KeeFarce
#Access Control#IAM
Command-line password manager with GnuPG encryption and colorful interface.
KeeFarce enables the extraction of KeePass 2 password database information from memory
KeeFarce allows users to extract KeePass 2 password database information directly from memory.
The Cleartext Information, Including Usernames and More
The cleartext information, which includes usernames, passwords, notes, and URLs, is exported into a CSV file located in %AppData%. KeeFarce utilizes DLL injection to run code within the context of an active KeePass process. The execution of C# code is accomplished by first injecting a bootstrap DLL that is appropriate for the system architecture.

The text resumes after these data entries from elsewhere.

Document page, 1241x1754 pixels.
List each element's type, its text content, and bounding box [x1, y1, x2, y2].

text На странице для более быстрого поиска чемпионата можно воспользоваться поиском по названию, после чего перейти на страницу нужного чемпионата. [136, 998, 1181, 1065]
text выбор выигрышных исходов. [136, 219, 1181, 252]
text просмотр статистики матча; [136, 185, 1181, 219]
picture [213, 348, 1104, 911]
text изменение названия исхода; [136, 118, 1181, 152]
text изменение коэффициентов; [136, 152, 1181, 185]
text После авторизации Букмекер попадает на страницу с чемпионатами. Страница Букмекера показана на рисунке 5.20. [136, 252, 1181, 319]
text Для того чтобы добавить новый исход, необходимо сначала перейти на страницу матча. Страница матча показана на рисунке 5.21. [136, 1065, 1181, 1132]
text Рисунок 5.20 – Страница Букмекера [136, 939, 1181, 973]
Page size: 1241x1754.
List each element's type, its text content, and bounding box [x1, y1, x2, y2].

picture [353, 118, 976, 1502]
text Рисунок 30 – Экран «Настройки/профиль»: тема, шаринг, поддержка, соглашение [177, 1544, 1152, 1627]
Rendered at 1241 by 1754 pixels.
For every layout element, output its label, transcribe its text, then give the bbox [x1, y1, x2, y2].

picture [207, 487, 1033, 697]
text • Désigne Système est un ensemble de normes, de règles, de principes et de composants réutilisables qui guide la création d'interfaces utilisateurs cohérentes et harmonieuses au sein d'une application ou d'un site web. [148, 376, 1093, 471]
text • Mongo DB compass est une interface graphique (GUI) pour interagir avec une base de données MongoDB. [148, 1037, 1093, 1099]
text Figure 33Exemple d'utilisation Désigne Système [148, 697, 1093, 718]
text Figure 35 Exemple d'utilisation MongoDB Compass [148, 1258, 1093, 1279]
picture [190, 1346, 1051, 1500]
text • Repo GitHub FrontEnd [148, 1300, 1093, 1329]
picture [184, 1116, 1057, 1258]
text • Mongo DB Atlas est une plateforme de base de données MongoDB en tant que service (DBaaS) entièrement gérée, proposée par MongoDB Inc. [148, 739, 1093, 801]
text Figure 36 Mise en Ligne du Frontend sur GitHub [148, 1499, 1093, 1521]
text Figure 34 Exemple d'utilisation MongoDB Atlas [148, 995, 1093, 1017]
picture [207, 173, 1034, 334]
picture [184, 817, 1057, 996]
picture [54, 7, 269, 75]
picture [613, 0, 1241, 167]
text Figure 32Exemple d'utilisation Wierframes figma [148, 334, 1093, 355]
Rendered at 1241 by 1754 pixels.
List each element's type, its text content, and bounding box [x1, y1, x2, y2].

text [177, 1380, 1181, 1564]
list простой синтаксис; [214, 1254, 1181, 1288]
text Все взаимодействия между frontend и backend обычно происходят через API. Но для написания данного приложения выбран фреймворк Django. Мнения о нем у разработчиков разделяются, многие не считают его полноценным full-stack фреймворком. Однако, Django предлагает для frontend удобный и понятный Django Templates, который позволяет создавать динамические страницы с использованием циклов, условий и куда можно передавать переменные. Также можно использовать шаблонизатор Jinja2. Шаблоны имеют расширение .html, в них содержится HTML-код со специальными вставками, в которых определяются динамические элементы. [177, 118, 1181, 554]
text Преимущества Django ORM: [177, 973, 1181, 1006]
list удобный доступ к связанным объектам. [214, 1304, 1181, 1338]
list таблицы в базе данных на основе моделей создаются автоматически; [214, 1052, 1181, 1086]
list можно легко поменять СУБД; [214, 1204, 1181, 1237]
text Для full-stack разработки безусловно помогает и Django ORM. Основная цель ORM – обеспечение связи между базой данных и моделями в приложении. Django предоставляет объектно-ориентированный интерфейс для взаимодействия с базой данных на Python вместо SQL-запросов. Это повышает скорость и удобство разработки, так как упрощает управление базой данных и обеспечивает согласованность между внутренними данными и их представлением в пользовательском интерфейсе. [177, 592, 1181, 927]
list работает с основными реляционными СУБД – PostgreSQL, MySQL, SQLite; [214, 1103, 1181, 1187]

This initiates an instance of
This initiates an instance of the .NET runtime within the designated app domain, and then executes KeeFarceDLL.dll, which is the primary C# payload.
The KeeFarceDLL Utilizes CLRMD to
The KeeFarceDLL utilizes CLRMD to locate the necessary object within the heap of the KeePass processes. It identifies pointers to essential sub-objects using specific offsets and employs reflection to invoke an export method. It is important to use the correct build of KeeFarce based on the architecture of the KeePass target, either 32-bit or 64-bit. You can find the archives and their corresponding SHA sums in the 'prebuilt' directory. To run on the target host, ensure that the following files are present in the same folder: BootstrapDLL.dll, KeeFarce.exe, KeeFarceDLL.dll, and Microsoft.Diagnostic.Runtime.dll. Transfer these files to the target and execute Kee.